Das ist die wichtige Frage. Denn am Ende ist es ganz egal, was Trump oder Mnuchin sagen. Entscheidend ist die Geldpolitik in den USA. Ich glaube, es wird heuer drei Zinsschritte nach oben geben. Die US-Wirtschaft läuft gut und hat gerade noch ein Stimulierungspaket in Form der Steuersenkung bekommen. Es gibt absolut keinen Grund, einen schwächeren Dollar herbeizureden. So lange es in den USA gut läuft und die Fed ihre Zinsschritte nach oben macht, bekommt auch die EZB den Spielraum, ihre Geldpolitik umzustellen.

-Je stärker in den USA die Zinsen steigen, umso mehr Handlungsspielraum hat die EZB?

Ja. Und umso besser für die Weltwirtschaft. Denn Zinssteigerungen in den USA bedeuten, dass die US-Wirtschaft vorankommt, das stärkt den Dollar und das hilft der EZB an allen Fronten.

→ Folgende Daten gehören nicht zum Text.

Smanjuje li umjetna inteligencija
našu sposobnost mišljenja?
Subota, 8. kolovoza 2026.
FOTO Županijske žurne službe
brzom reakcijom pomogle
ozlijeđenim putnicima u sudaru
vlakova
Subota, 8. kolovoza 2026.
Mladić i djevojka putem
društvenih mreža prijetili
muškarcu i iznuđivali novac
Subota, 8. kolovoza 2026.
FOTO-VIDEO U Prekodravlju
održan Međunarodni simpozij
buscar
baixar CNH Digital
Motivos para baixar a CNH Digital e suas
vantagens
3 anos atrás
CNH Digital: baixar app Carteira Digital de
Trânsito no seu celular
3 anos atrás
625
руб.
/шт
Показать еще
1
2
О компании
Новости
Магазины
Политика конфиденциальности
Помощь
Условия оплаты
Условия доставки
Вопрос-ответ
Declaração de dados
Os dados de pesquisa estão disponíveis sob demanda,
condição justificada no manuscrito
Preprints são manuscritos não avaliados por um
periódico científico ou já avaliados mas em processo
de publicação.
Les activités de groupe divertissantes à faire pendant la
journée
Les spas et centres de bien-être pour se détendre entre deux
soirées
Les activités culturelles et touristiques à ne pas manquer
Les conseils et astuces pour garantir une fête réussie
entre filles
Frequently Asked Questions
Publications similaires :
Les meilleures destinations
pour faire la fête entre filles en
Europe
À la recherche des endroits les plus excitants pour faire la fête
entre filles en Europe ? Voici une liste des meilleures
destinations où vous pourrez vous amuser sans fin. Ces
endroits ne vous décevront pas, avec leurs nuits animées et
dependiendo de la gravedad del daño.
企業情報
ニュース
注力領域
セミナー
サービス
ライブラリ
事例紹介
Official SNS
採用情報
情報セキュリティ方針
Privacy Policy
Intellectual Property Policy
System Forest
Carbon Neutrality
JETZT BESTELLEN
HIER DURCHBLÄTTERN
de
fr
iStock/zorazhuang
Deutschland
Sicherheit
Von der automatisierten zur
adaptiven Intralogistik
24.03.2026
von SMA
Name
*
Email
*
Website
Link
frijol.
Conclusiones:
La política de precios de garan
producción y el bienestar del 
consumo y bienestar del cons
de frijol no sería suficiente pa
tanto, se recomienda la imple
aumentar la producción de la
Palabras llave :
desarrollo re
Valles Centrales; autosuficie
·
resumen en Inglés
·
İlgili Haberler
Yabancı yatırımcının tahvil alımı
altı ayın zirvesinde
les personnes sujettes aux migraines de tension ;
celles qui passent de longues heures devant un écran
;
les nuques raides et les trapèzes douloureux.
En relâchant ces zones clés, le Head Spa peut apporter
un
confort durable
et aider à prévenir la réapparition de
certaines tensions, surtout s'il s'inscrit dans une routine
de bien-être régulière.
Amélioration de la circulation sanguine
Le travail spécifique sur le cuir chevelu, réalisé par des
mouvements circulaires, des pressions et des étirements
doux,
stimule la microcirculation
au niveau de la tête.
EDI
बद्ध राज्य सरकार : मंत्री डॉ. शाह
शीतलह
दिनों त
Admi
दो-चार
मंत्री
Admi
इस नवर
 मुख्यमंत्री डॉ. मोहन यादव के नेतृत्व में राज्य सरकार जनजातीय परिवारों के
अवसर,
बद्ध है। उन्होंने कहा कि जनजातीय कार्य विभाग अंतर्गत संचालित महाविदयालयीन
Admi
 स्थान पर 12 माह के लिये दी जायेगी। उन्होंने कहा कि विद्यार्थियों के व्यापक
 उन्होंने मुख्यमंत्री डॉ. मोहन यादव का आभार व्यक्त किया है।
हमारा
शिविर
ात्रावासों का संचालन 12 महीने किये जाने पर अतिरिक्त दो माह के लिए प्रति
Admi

-Hätte sich Draghi gestern anders äußern sollen?

Eines war sicher richtig. Die Märkte hatten eine frühere geldpolitische Wende zu sehr vorweggenommen. Da musste Draghi gegensteuern, um den Euro-Kurs einzufangen. Was ich nicht verstehe, ist, warum er den Äußerungen des US-Finanzministers – natürlich ohne ihn zu nennen – so viel Platz eingeräumt hat in seiner Rede. Damit hat er die Bedeutung dieser Aussage gewürdigt – er hätte sie mal besser ignoriert. Durch seine Betonung hat er jedoch zum Ausdruck gebracht, was für ein heikles Thema das ist. Die Devisenmärkte haben übrigens umgehend genau darauf reagiert: Der Euro hat noch weiter aufgewertet. Das war kein guter Tag für die europäische Geldpolitik.